And you won’t be the same person again after walking among aquamarine glaciated lakes, lofty snow-capped peaks and verdant, rainforest-lush forests. Go to Lake O’Hara and see for yourself. It’s truly amazing. Truly Canadian.” – Reader Christopher Lailey, St. Catharines, Ont.
131. Canoing the Toronto Islands
“I have been paddling in and around the Toronto Islands for 15 years, and they never fail to impress. Some reasons include: the stunning contrast of solitude, gliding through forest-lined canals – then catching views of a megalopolis pulsing with five million souls only one kilometre away; catching a pike or watching fuzzy ducklings up close with three city kids on their first-ever canoe ride; paddling up to Hanlan’s Point Beach on a scorching day, stripping off all your clothes, and diving into the cool water (wishing you had discovered nude bathing before you were 40); hearing languages from all over the world spoken at giant family picnics that only new Canadians know how to stage any more.” – Reader Geoff Lumby, Toronto
132. Clara Hughes
“When things get tough on the bike, I think: “WWCD” (What Would Clara Do)? A winner of multiple medals in both the winter and summer Olympics, an amazing motivational speaker, a fantastic sports commentator for the CBC – and she’s been riding across Canada to raise awareness for mental health. She is truly inspirational to me as a person and an athlete.” – Reader Michelle Daniels, Vancouver
133. Butter tarts
“Canadians take these sweet treats so seriously that whole towns have been pitted against one another claiming the title of Butter Tart Capital or being a part of the Butter Tart Trail.
Debate is just as intense among purists and innovators: Runny or firm? Flaky crust or dense? Plain? With raisins? With pecans? Or more recent and exotic incarnations such as coconut, mint or peanut butter?
No matter. Sweet-toothed Canadians just love to gobble up this mainstay of Canadian cuisine.” – Reader Grant Gingrich, Waterloo, Ont.
134. My mom
“Why, you ask, would I put my mom on a list of the top 147 reasons to love Canada? Because my mom represents everyone’s mother. My mom is like so many moms who worked hard to raise her family here.
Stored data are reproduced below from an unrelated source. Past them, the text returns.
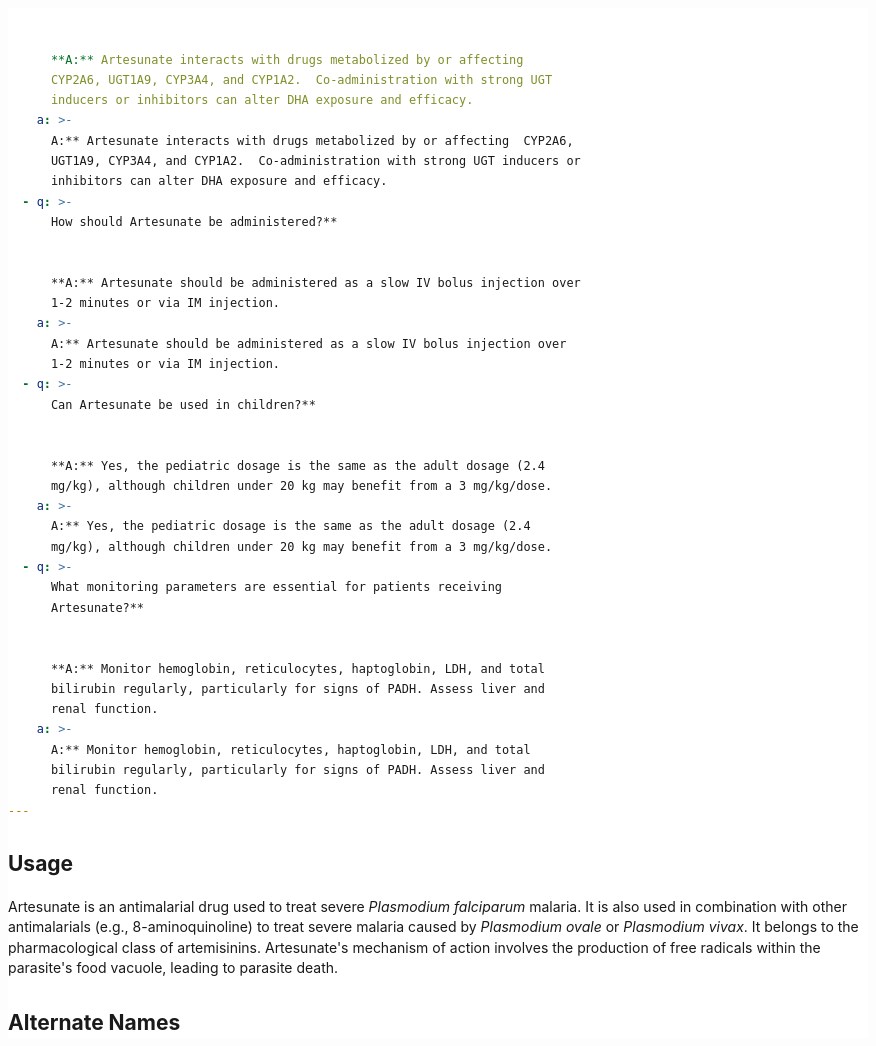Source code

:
 ```yaml


      **A:** Artesunate interacts with drugs metabolized by or affecting 
      CYP2A6, UGT1A9, CYP3A4, and CYP1A2.  Co-administration with strong UGT
      inducers or inhibitors can alter DHA exposure and efficacy.
    a: >-
      A:** Artesunate interacts with drugs metabolized by or affecting  CYP2A6,
      UGT1A9, CYP3A4, and CYP1A2.  Co-administration with strong UGT inducers or
      inhibitors can alter DHA exposure and efficacy.
  - q: >-
      How should Artesunate be administered?**


      **A:** Artesunate should be administered as a slow IV bolus injection over
      1-2 minutes or via IM injection.
    a: >-
      A:** Artesunate should be administered as a slow IV bolus injection over
      1-2 minutes or via IM injection.
  - q: >-
      Can Artesunate be used in children?**


      **A:** Yes, the pediatric dosage is the same as the adult dosage (2.4
      mg/kg), although children under 20 kg may benefit from a 3 mg/kg/dose.
    a: >-
      A:** Yes, the pediatric dosage is the same as the adult dosage (2.4
      mg/kg), although children under 20 kg may benefit from a 3 mg/kg/dose.
  - q: >-
      What monitoring parameters are essential for patients receiving
      Artesunate?**


      **A:** Monitor hemoglobin, reticulocytes, haptoglobin, LDH, and total
      bilirubin regularly, particularly for signs of PADH. Assess liver and
      renal function.
    a: >-
      A:** Monitor hemoglobin, reticulocytes, haptoglobin, LDH, and total
      bilirubin regularly, particularly for signs of PADH. Assess liver and
      renal function.
---
```

## **Usage**

Artesunate is an antimalarial drug used to treat severe *Plasmodium falciparum* malaria. It is also used in combination with other antimalarials (e.g., 8-aminoquinoline) to treat severe malaria caused by *Plasmodium ovale* or *Plasmodium vivax*.  It belongs to the pharmacological class of artemisinins. Artesunate's mechanism of action involves the production of free radicals within the parasite's food vacuole, leading to parasite death.

## **Alternate Names**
Alice Mitchell of Paris, Ont., is 92. She raised nine children on her own and supported countless others who needed a home for a few days or for few years.
She sponsored foreign exchange students from Asia, because she wanted to expose them to this country (many keep in touch on a regular basis). She opened our home to politicians because she believed in democracy; she also used our house as the local polling booth. She was a tireless volunteer who actively supported Meals on Wheels and cancer drives. (If you live in a small town, you know that cancer patients need treatment in bigger centres.)
She also supported her family with three jobs. But when minimum-wage jobs became too taxing, she returned to higher education, at the age of 42.
She told her six daughters: ‘You do not need to get married to be successful, but you need an education to be independent. So become independent, and get married if you are in love.’ She told her sons to do the same thing – but that if they married, they were to treat their wives with total respect.
In my mind, her story is worth telling not for the goals she scored (she still cannot skate) but because her life represents what Canada is about: freedom, equality, access to a better life if you are willing to work hard for it.” – Reader Jim Mitchell, Unionville, Ont.
135. Our volunteer firefighters
“There are about 85,000 volunteer firefighters in Canada. The volunteer fire department is the only thing most small Canadian rural communities have in the event of an emergency – whether it be a house fire or a motor-vehicle accident. These men and women tirelessly dedicate themselves to the service of their communities. Among them is my best friend MacGregor Grant, pictured here, a volunteer firefighter in Sackville, N.B. He went to Texas to attend a firefighting course, which he paid for out of his own pocket.” – Reader Trevor Donald, Sackville, N.B.